EXCERPTED PASSAGE:

9 January 2015.
Yesterday I had a brief visit at Salhus outside Bergen to see a second winter male King Eider that was found a week ago. The bird was first seen in Litlebergen in Meland municipality, but moved to Bergen municipality two days ago. This bird is the first to be seen in Hordaland county for six years. The last was the long-staying male that wintered (near Herdla) for 21 years. For Bergen this was the first since a first-winter male in December 1990. The 23rd county record.
After locating the raft of Eiders (600+ birds), it did not take too long to find the King. The flock moved back and forth between a small harbour and the fjord outside. At the harbour they were feeding on blue mussels growing on lines holding plastic floats.
The first King Eider Somateria spectabilis in Bergen for 25 years. Photographed at Salhus 9 January 2015. Part of the Eider raft inside the harbour to the right.

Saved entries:
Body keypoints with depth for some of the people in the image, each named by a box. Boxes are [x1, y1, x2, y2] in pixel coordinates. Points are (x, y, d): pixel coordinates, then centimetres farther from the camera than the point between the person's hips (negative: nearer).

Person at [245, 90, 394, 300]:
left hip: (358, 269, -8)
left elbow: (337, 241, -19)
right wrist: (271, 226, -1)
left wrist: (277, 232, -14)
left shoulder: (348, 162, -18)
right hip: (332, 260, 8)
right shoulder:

PROBLEM: Please extend the account of the King Eider at Salhus, starting after its last sentence. These lines play no part here.

OUTPUT:
Two males in the flock showed obvious sails on the back. They were too far away to study bill color in the field (with binoculars), but they were photographed well. Below you can see the most outstanding of the two, with erect sails and a yellower bill than most. The bill was richer and more evenly colored than other Eiders, and most saturated towards the eyes. The pictures are heavily cropped and light enhanced.
Possible Northern Eider Somateria mollissima borealis male in Bergen, western Norway
9 January 2015.
Nothern Eiders has never been reported before in Hordaland county. These pictures might not be enough to claim a pure Northern Eider Somateria mollissima borealis, but the birds gave a nice rush in a birders frozen winter veins :-) Any comments on the subspecific ID are appreciated.